The attendant told me that I needed to call smartEX system support to solve the problem. I asked if there was one. He grabbed a smartEX pamphlet but there was no number. He said, “There’s a number listed in the app.” There was not but I said thank you anyway and offered some advice, “I feel sorry for the station attendants if JR Central doesn’t improve smartEX. When the English language version of this drops on October 30, it will be a mess.”

smartEX Weak Points
I used my travel time to dig around in EX App preferences. It was time well spent. smartEX registration can only be done in the browser, but once completed you can edit account information in EX App. The app has a FaceID/Touch ID log in option but there is a separate mandatory security layer for editing smartEX account information:

Generate a onetime password and receive it by email. After entering the onetime password you can edit all your registered information: name, email, credit card, Apple Pay Suica ID:

I re-entered my Apple Pay Suica ID and asked the station attendant in Nagoya to confirm if my smartEX was correct. She placed my iPhone on the reader and confirmed that I was all set now. My return trip was a breeze, smartEX worked fine.
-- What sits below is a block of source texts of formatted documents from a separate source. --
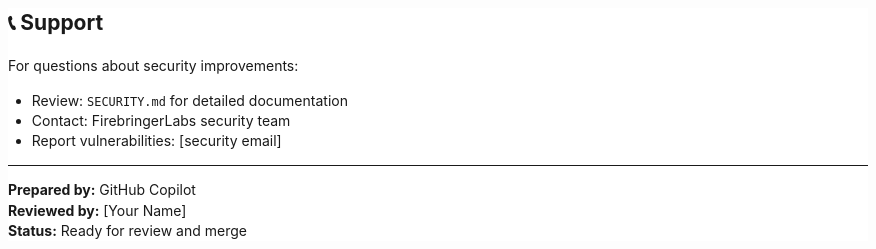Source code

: ## 📞 Support

For questions about security improvements:
- Review: `SECURITY.md` for detailed documentation
- Contact: FirebringerLabs security team
- Report vulnerabilities: [security email]

---

**Prepared by:** GitHub Copilot  
**Reviewed by:** [Your Name]  
**Status:** Ready for review and merge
Apple Pay Suica ID Formatting Differnces and Errors
As I said previously smartEX registration is a work in progress and will certainly be a friction point for some inbound Apple Pay Suica users and boils down to the Apple Pay Suica ID number:

  1. Suica App copies the entire 17 character Suica ID (screen shot below)
  2. smartEX only accepts a 15 character ID and automatically formats the pasted ID from Suica App deleting the final 2 characters

Suggestion for Smooth smartEX Experience
Here is a suggestion for a smooth maiden smartEX voyage. The EX App itself cannot verify if everything is in working order with JR East Mobile Suica, but JR Central station attendants at Tokaido Shinkansen ticket gates can verify it for you. Verification requires the following:

  • Successful smartEX registration
  • Successful smartEX login and e-ticket purchase

Tell the Shinkansen gate attendant that you want to verify your smartEX ticket purchase and hand them your iPhone. A quick check on the reader is all that is needed. If all is in order you are assured of a smooth process every time. Have your smartEX ID and password on hand in case something goes wrong. The attendant will need it to print out paper tickets.

UPDATE
The information on this post has been updated to reflect changes in smartEX and Mobile Suica systems. Apple Pay Suica card ID numbers do not change when removed and re-added to Wallet or when migrating Apple Pay Suica to a new device.